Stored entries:
----------------------------------------
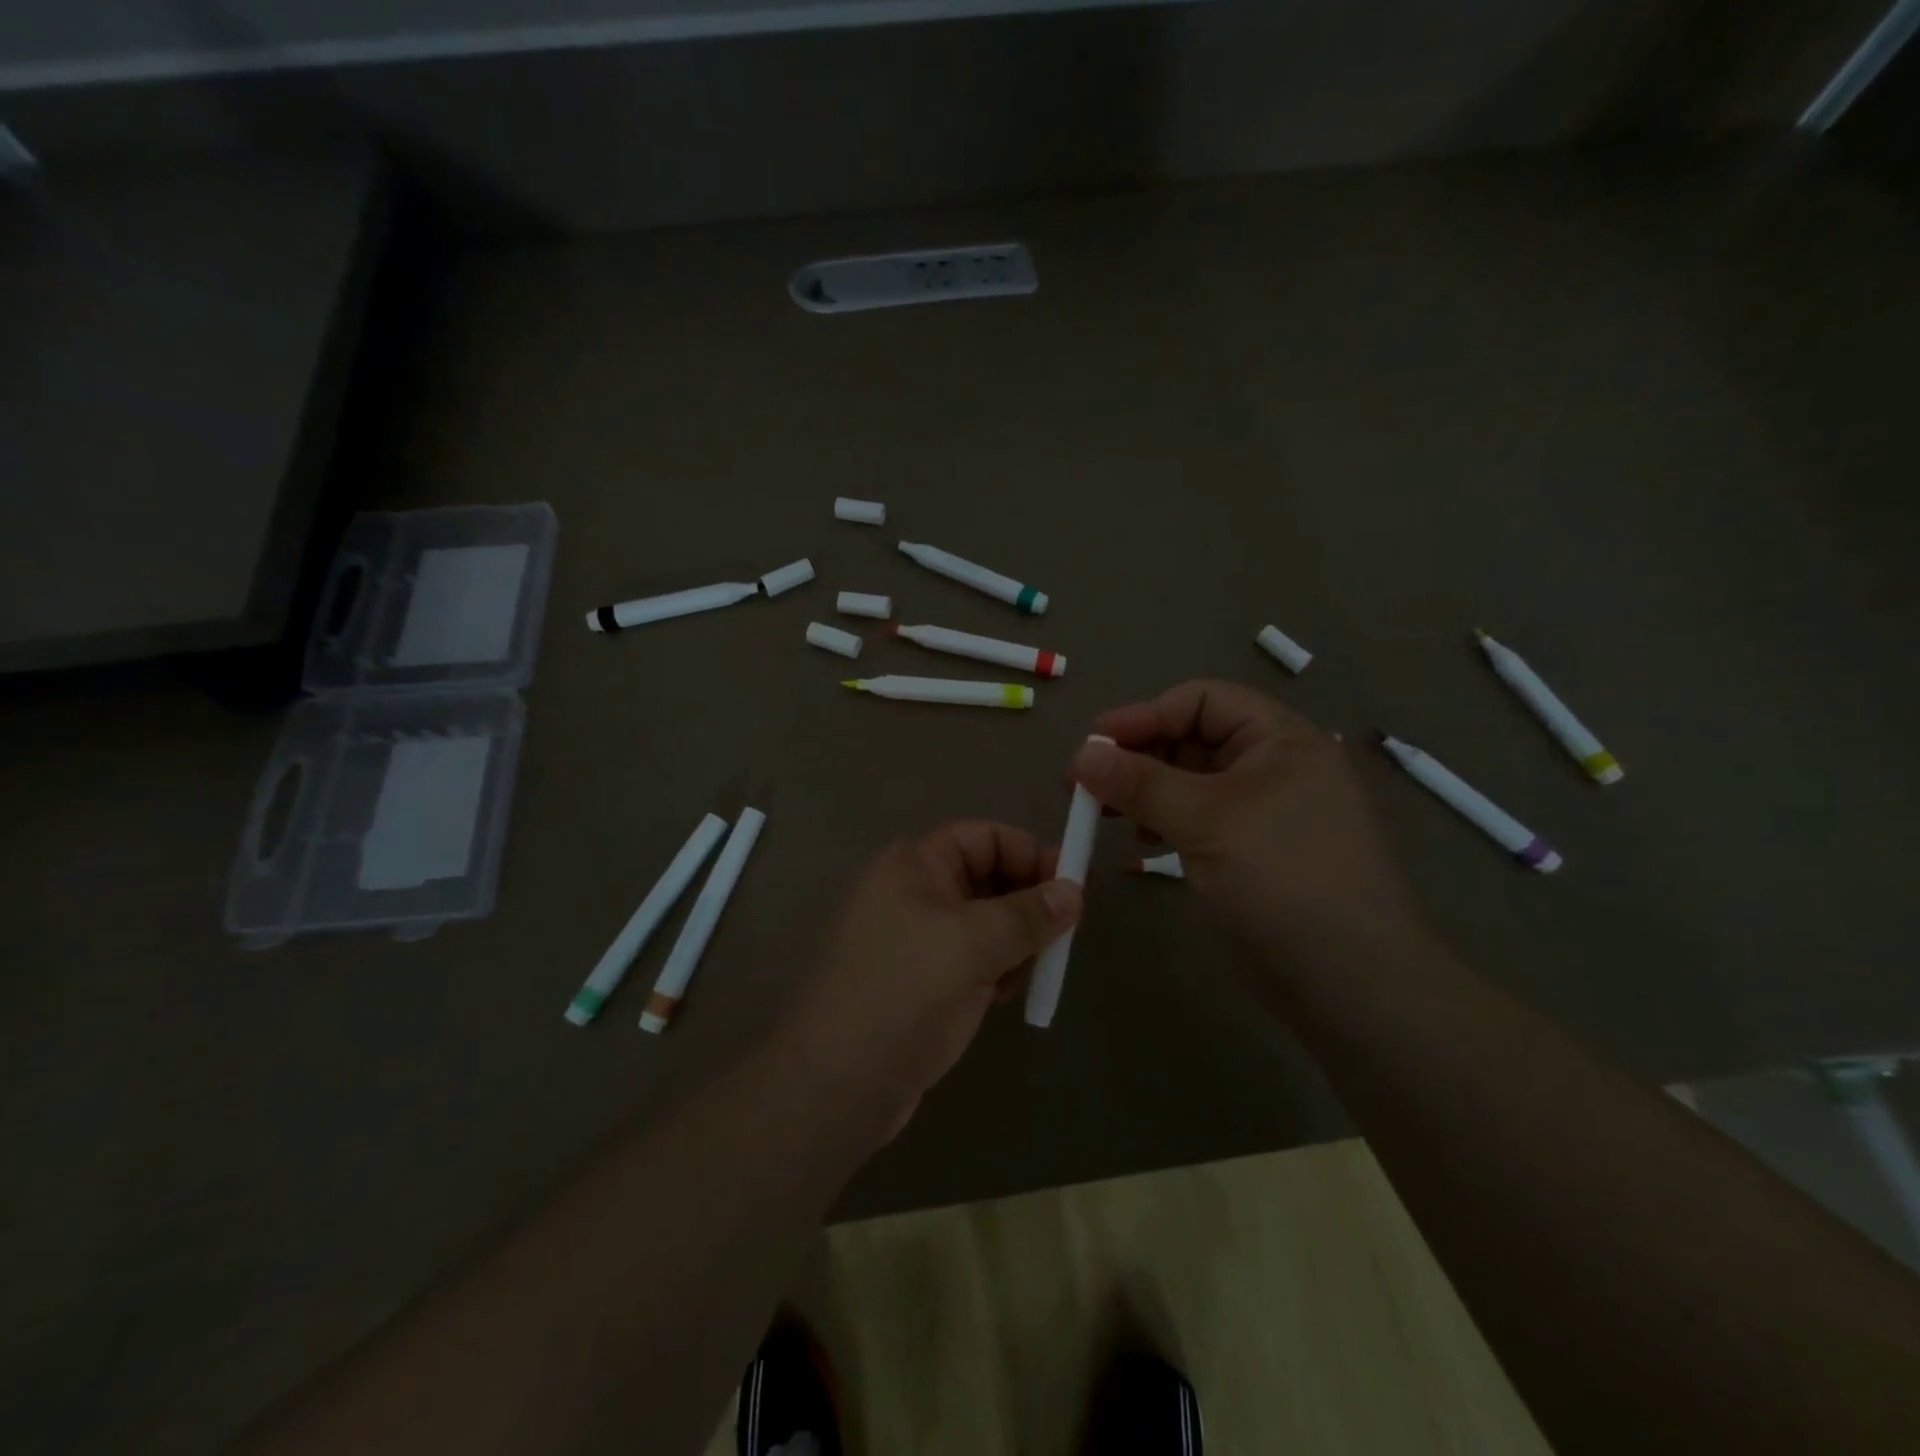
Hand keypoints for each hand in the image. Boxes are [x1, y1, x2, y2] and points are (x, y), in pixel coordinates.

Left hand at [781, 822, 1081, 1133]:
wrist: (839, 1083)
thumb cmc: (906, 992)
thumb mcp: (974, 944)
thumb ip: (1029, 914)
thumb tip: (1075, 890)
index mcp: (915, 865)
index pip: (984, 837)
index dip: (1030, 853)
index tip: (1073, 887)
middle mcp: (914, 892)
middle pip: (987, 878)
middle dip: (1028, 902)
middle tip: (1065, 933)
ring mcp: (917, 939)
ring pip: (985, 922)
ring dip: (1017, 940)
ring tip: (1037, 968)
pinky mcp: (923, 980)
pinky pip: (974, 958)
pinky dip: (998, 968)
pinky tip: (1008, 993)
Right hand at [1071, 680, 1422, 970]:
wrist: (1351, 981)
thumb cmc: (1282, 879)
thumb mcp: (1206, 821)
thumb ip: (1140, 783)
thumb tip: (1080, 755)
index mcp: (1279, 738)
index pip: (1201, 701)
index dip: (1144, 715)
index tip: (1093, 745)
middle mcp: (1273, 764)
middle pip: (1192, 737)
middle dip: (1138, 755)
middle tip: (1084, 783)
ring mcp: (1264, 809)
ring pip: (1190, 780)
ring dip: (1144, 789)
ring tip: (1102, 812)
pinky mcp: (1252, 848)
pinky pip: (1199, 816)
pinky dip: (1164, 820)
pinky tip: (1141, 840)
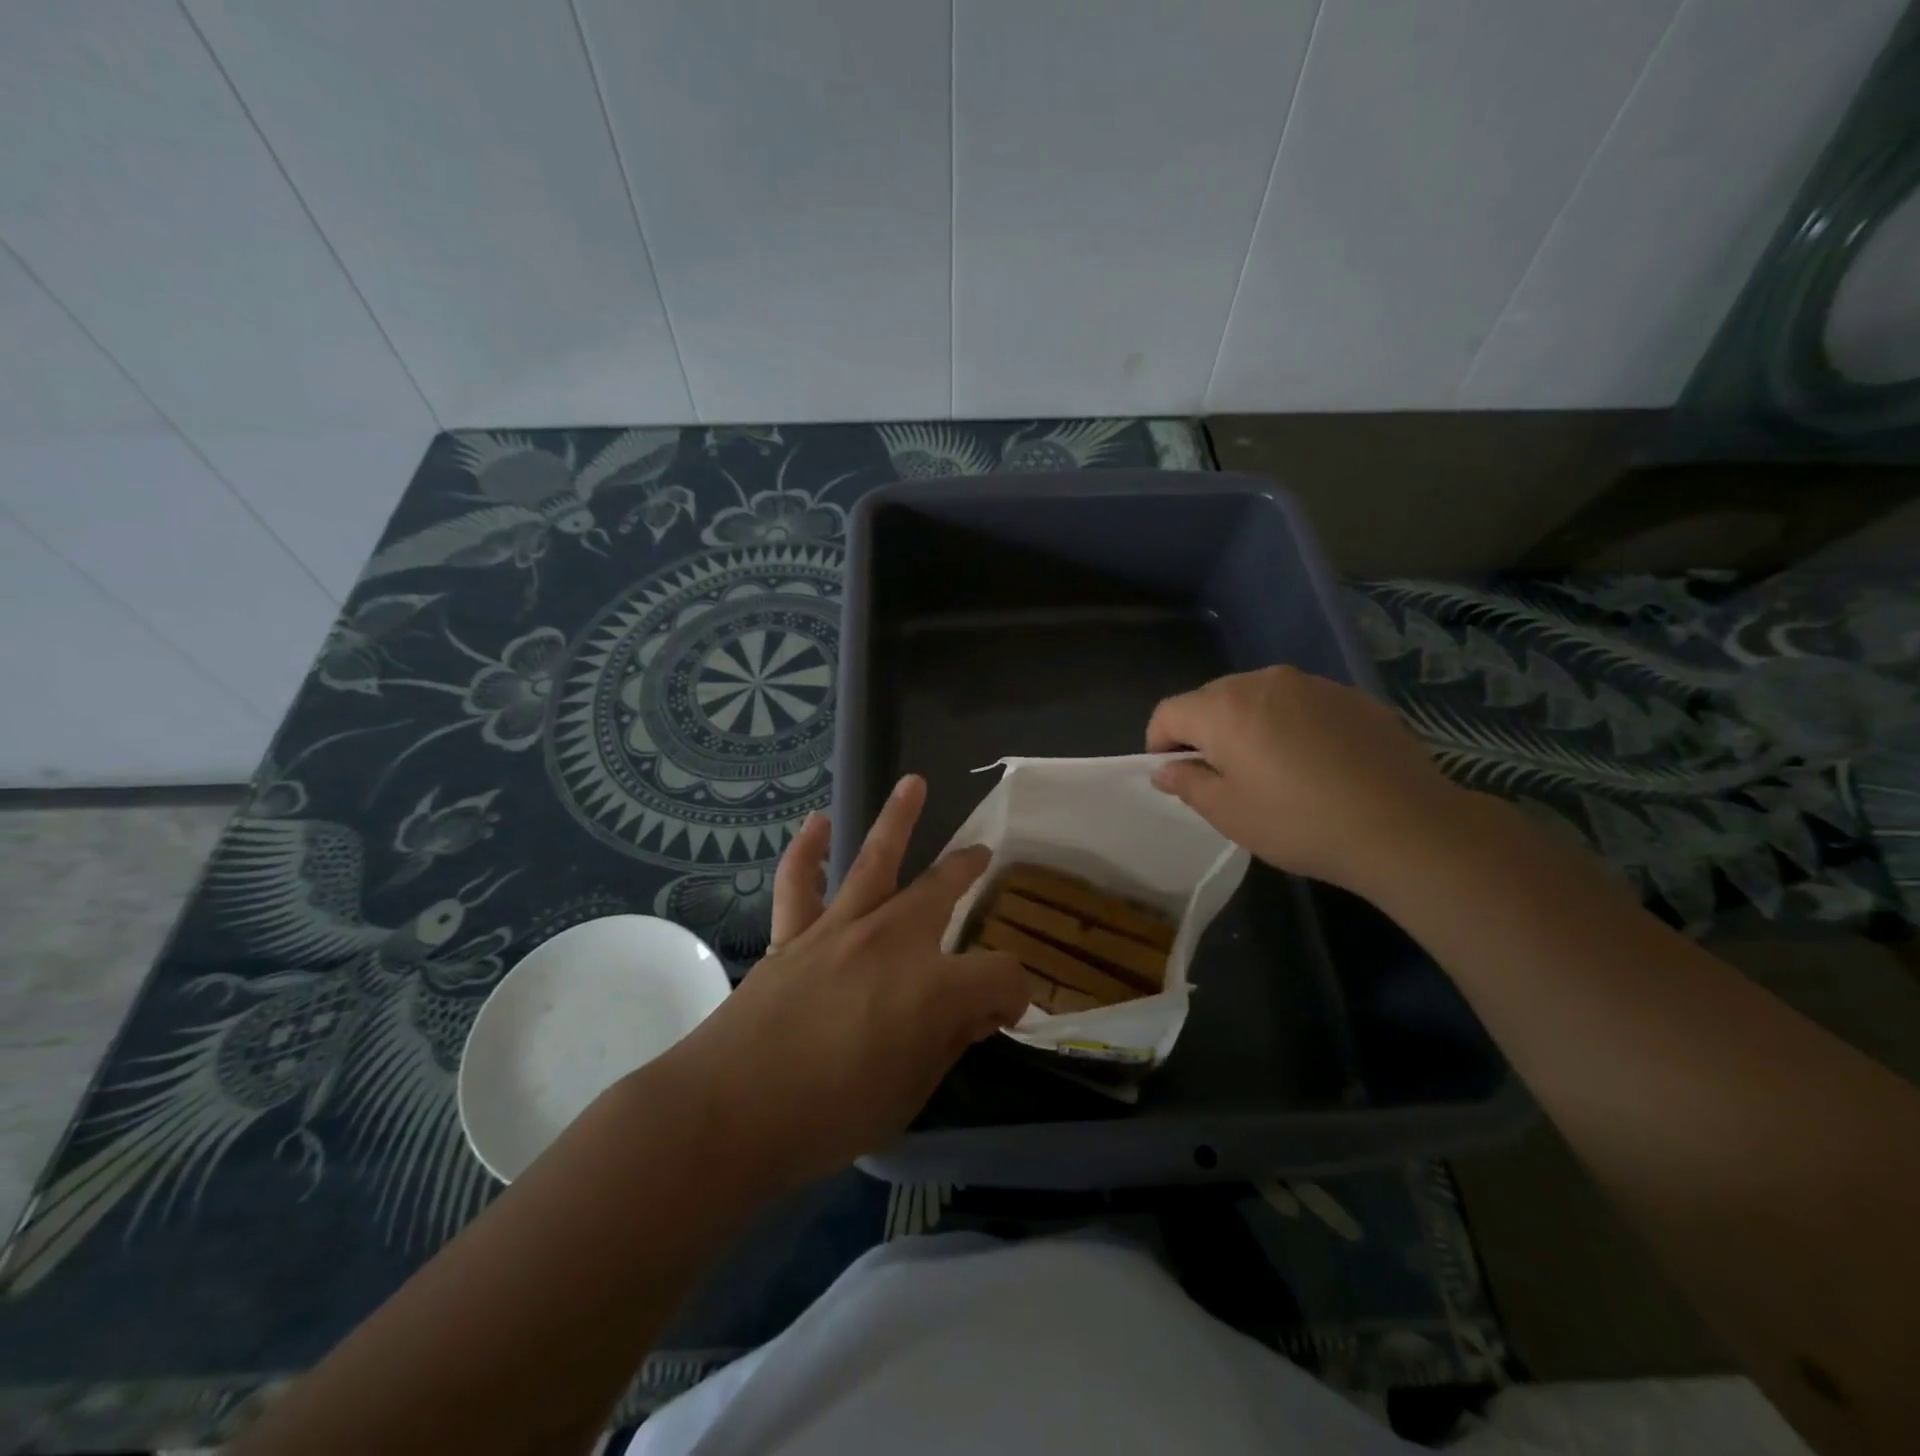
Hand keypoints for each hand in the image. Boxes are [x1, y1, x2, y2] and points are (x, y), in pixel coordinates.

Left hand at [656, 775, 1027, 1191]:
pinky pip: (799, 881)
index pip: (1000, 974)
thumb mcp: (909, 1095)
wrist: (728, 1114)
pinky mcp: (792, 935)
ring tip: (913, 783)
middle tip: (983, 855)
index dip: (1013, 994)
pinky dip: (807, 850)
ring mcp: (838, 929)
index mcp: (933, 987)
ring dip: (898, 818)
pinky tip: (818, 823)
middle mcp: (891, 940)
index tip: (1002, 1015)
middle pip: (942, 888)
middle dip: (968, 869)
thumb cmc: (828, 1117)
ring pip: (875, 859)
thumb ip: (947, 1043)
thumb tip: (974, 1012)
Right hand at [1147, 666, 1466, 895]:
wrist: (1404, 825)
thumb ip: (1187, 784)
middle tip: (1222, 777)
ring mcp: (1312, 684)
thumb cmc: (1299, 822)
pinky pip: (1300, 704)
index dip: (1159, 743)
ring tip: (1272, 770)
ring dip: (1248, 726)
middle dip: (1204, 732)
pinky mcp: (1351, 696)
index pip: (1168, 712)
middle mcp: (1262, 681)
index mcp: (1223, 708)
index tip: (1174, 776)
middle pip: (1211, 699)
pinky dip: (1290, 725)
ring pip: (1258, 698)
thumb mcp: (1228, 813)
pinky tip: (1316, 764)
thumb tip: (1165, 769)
----------------------------------------
Retype the entries above exactly, starting at their first line and ending with the line that holds "thumb ip: (1187, 784)"; pictures stay out.

Hand keypoints for each hand in the image. Boxes are [x1, y1, x2, y2] and points are (x, y), in pixel coordinates.

Left hand at [781, 822, 1081, 1133]:
wrist: (839, 1083)
thumb cmc: (906, 992)
thumb mcp: (974, 944)
thumb ip: (1029, 914)
thumb tip: (1075, 890)
index mcp: (915, 865)
index pip: (984, 837)
index dip: (1030, 853)
index tip: (1073, 887)
middle mcp: (914, 892)
middle pip: (987, 878)
middle dip: (1028, 902)
middle tip: (1065, 933)
ring mcp: (917, 939)
ring pip: (985, 922)
ring dip: (1017, 940)
ring tip: (1037, 968)
pinky mcp: (923, 980)
pinky pip: (974, 958)
pinky dip: (998, 968)
pinky tip: (1008, 993)
Right hand at [1071, 680, 1422, 970]:
wrist: (1351, 981)
thumb cmc: (1282, 879)
thumb mcp: (1206, 821)
thumb ip: (1140, 783)
thumb tip: (1080, 755)
index mcp: (1279, 738)
index pip: (1201, 701)
index dip: (1144, 715)
index tip: (1093, 745)
middle mcp: (1273, 764)
middle pip: (1192, 737)
middle dip: (1138, 755)
middle tip: (1084, 783)
ring mcp: (1264, 809)
ring pip: (1190, 780)
ring dip: (1144, 789)
ring tip: (1102, 812)
pinky mcp: (1252, 848)
pinky pip: (1199, 816)
pinky dip: (1164, 820)
pinky tip: (1141, 840)
Hand keypoints for each hand in the image. Boxes are [x1, y1, x2, y2] and points are (x, y), in pixel coordinates.

Left hand at [656, 775, 1027, 1191]:
pinky pip: (799, 881)
index pip: (1000, 974)
thumb mcp: (909, 1095)
wrist: (728, 1114)
pinky mcp: (792, 935)
ring tip: (913, 783)
middle tip: (983, 855)
index dip: (1013, 994)
pinky dip: (807, 850)
ring mcp: (838, 929)
index mcp: (933, 987)
ring dip: (898, 818)
pinky tip: (818, 823)
middle mcp: (891, 940)
index tip: (1002, 1015)
middle pip: (942, 888)
middle dip: (968, 869)
thumb cmc: (828, 1117)
ring pip: (875, 859)
thumb ip: (947, 1043)
thumb tip: (974, 1012)
Right hand at [1147, 666, 1466, 895]:
wrist: (1404, 825)
thumb ip: (1187, 784)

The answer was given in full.